> **Aim**
Which lines in the records below contain the word "Output"? Pick out each of them and copy it in full.

> **Supplied data**

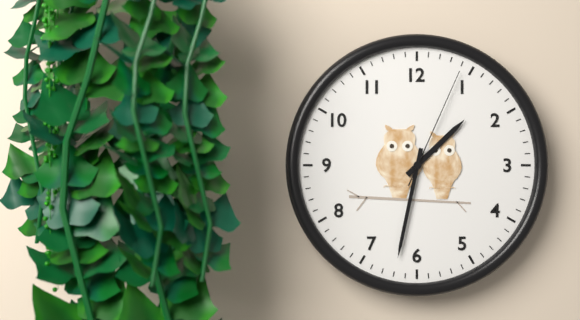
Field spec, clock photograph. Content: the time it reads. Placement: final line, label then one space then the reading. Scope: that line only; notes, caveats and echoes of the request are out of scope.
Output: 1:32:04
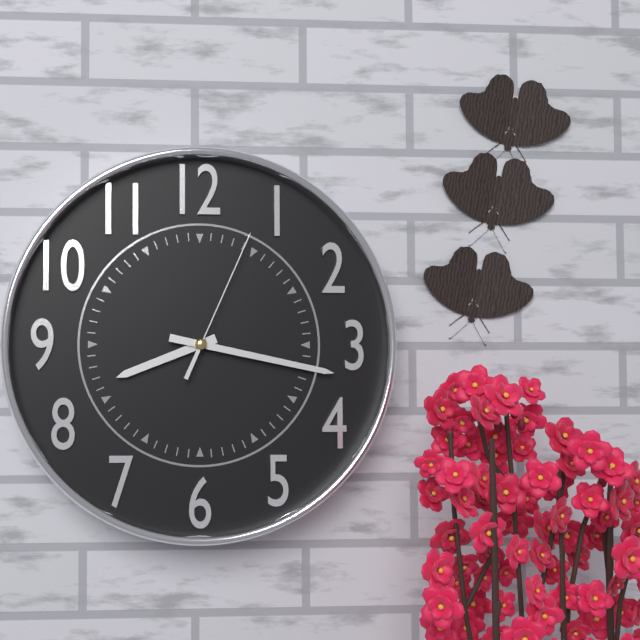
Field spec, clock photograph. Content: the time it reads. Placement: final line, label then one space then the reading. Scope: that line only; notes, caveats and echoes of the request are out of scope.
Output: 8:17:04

...

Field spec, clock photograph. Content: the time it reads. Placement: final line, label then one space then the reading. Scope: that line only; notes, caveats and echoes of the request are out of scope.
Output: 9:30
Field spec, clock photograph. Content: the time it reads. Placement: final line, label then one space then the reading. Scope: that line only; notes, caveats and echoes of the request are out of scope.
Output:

* * *

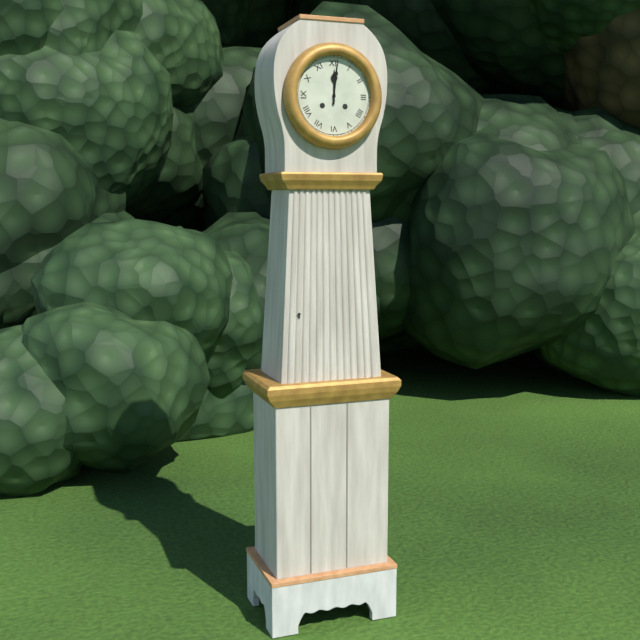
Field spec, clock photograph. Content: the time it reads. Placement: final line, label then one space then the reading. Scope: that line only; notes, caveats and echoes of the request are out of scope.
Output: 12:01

> **Response to this exercise**
Output: 1:32:04
Output: 8:17:04
Output: 9:30
Output:
Output: 12:01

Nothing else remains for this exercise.